## Text section
See Exs. 147 (Pinnacle Credit Services LLC proof of claim); Ex. 148 (Citibank proof of claim); and Ex. 149 (LVNV Funding LLC proof of claim). All three claims are general unsecured nonpriority claims.
Cf. Ex. 134 (Statement of Financial Affairs, part 7 regarding the sale of an automobile to Ruiz Motors) with Ex. 132 (Amended Statement of Financial Affairs listing four additional transfers (sales) to four individuals including Silva's sister).
Attorney Chance McGhee
Chance McGhee is an experienced and competent attorney that has practiced consumer bankruptcy law for many years. McGhee acknowledged that he did file a number of amendments to Silva's schedules and statement of financial affairs. McGhee explained that as a precursor to filing an individual consumer case, he obtains a credit report to determine a debtor's liabilities. McGhee explained that a number of debts on a credit report may have been transferred to collection agents or still are listed even though the statute of limitations for collection had passed. McGhee further explained that he sometimes has to amend a debtor's schedules to reflect if a debt has been transferred or assigned to another creditor or collection agent, and, also to indicate if a claim is uncollectible due to limitations.

## Exercise requirements
Reproduce the bankruptcy court excerpt about Silva's filings and attorney Chance McGhee word for word, from the first line to the last.

## Given information
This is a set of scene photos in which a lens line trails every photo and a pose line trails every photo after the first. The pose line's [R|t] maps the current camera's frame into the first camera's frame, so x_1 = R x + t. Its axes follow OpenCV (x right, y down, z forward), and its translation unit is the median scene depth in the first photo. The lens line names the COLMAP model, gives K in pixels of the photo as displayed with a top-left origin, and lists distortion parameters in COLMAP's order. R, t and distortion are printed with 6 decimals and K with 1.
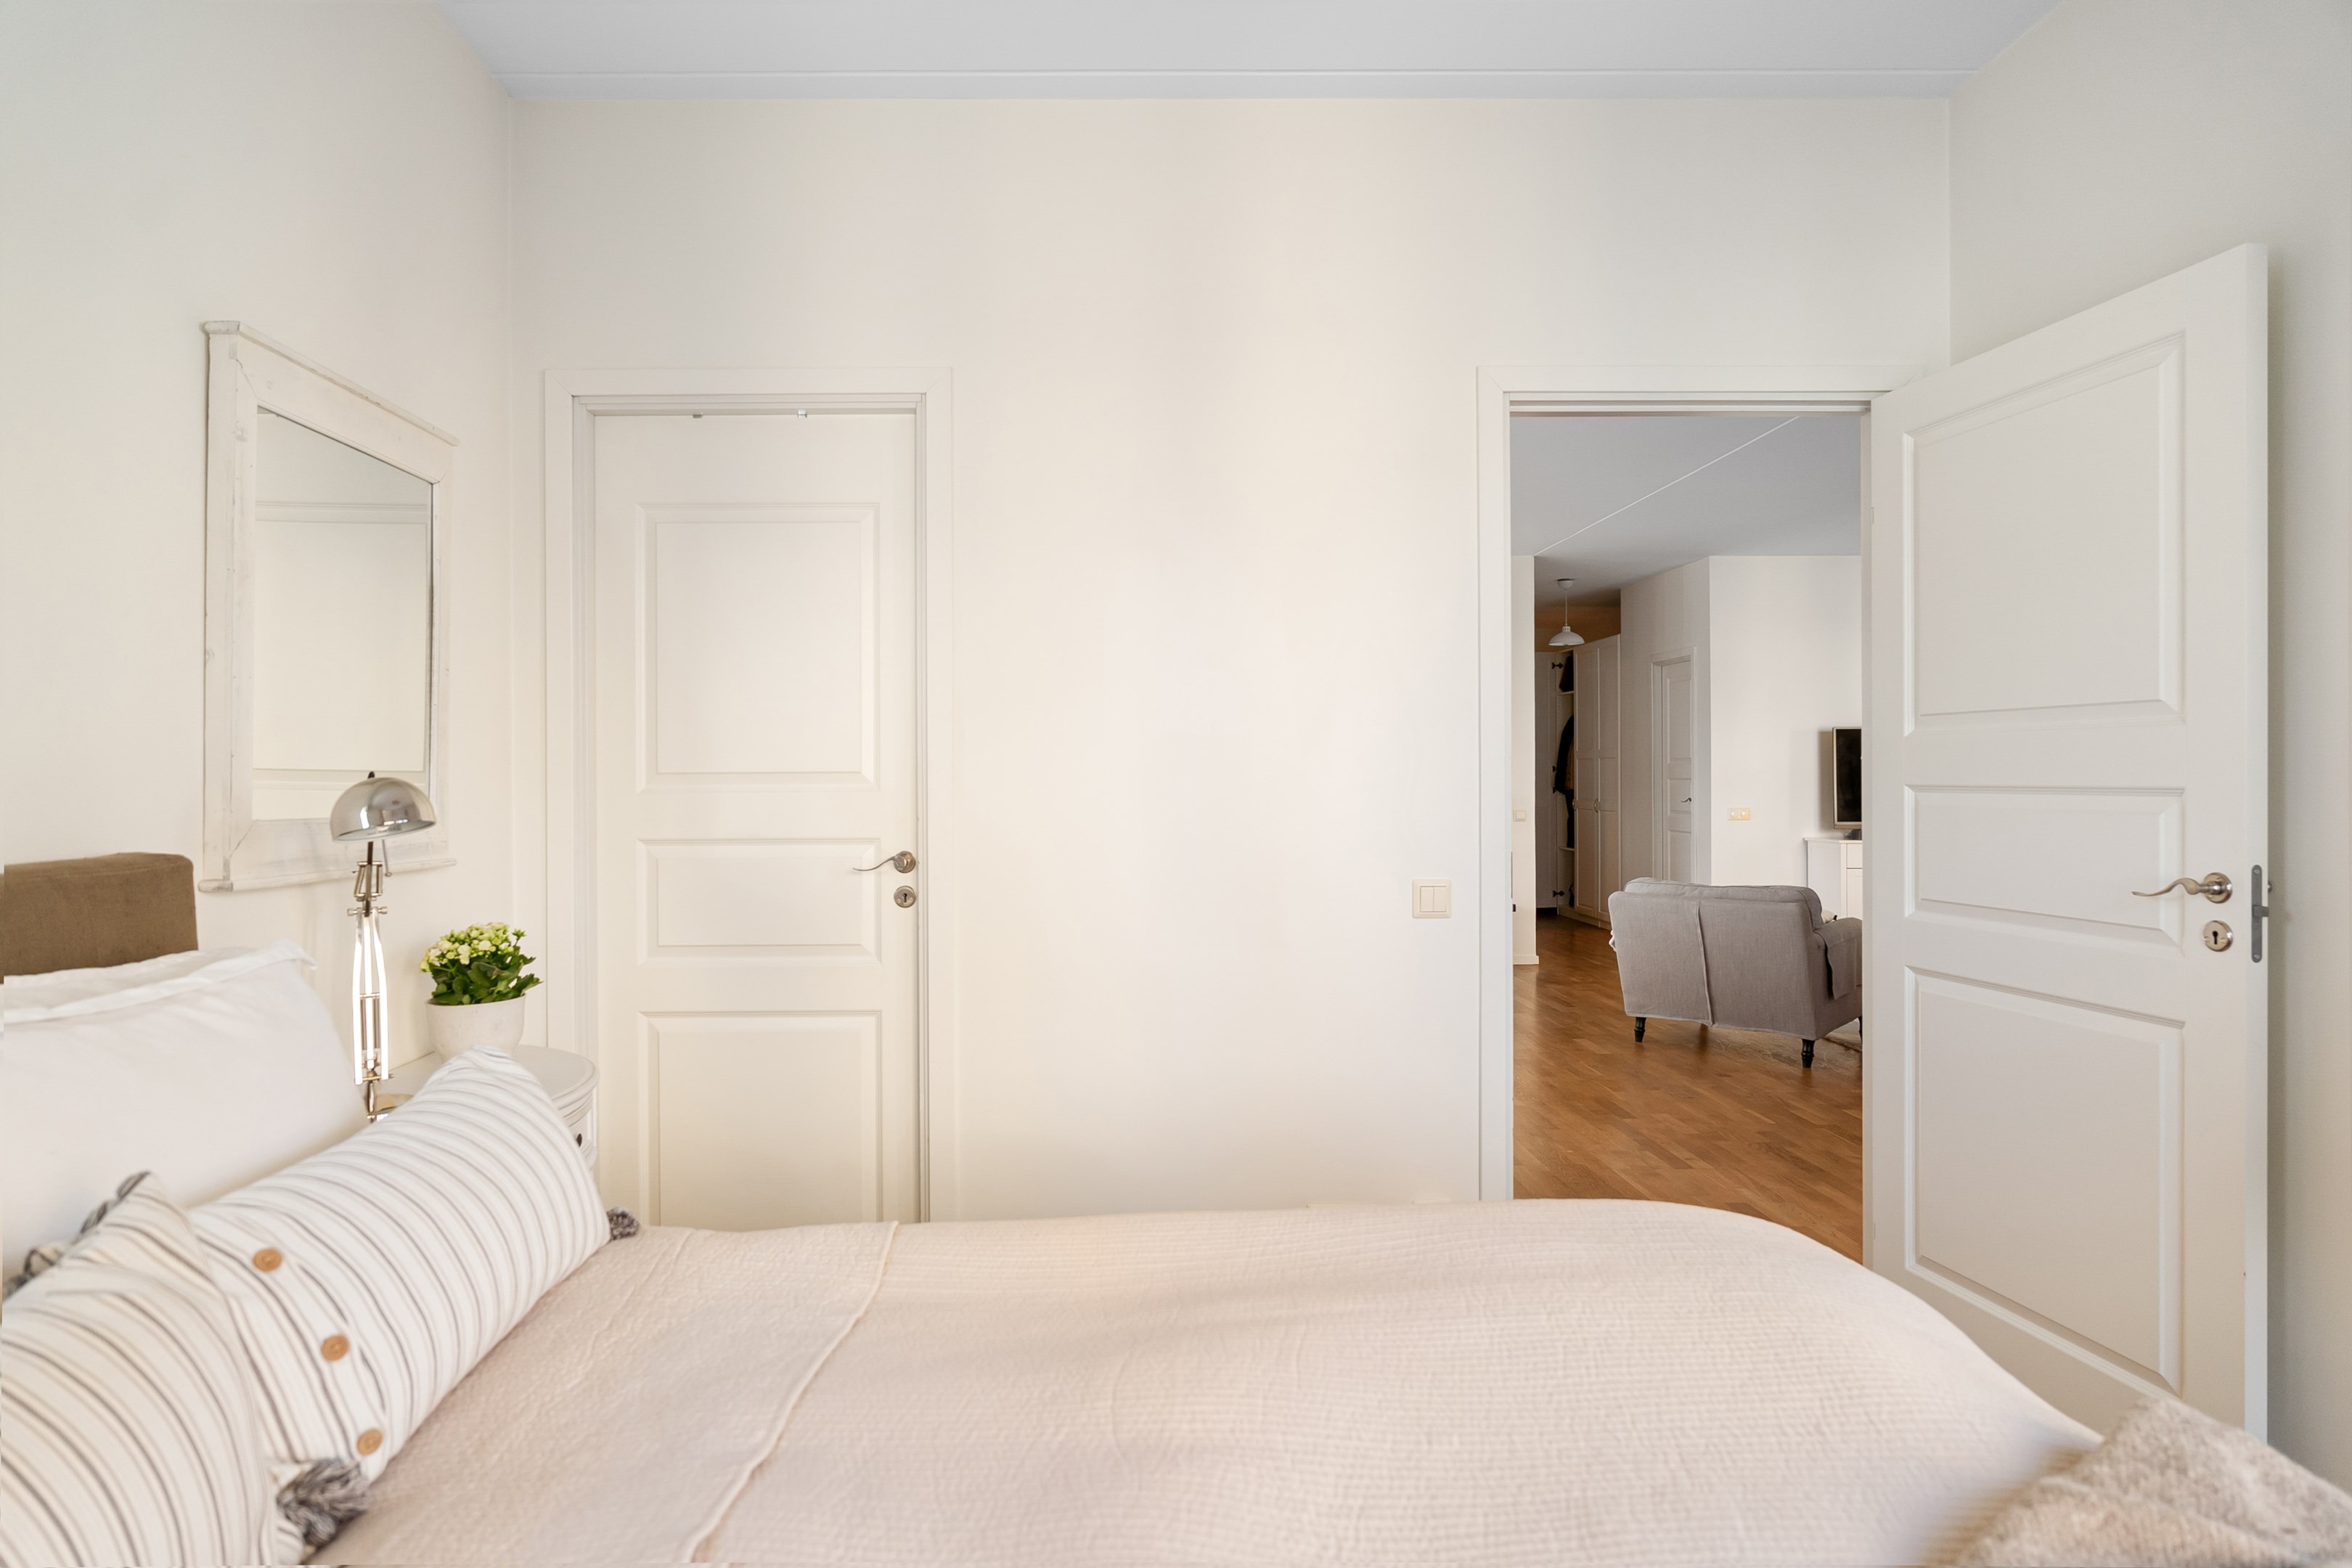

## Solution
See Exs. 147 (Pinnacle Credit Services LLC proof of claim); Ex. 148 (Citibank proof of claim); and Ex. 149 (LVNV Funding LLC proof of claim). All three claims are general unsecured nonpriority claims.
Cf. Ex. 134 (Statement of Financial Affairs, part 7 regarding the sale of an automobile to Ruiz Motors) with Ex. 132 (Amended Statement of Financial Affairs listing four additional transfers (sales) to four individuals including Silva's sister).
Attorney Chance McGhee
Chance McGhee is an experienced and competent attorney that has practiced consumer bankruptcy law for many years. McGhee acknowledged that he did file a number of amendments to Silva's schedules and statement of financial affairs. McGhee explained that as a precursor to filing an individual consumer case, he obtains a credit report to determine a debtor's liabilities. McGhee explained that a number of debts on a credit report may have been transferred to collection agents or still are listed even though the statute of limitations for collection had passed. McGhee further explained that he sometimes has to amend a debtor's schedules to reflect if a debt has been transferred or assigned to another creditor or collection agent, and, also to indicate if a claim is uncollectible due to limitations.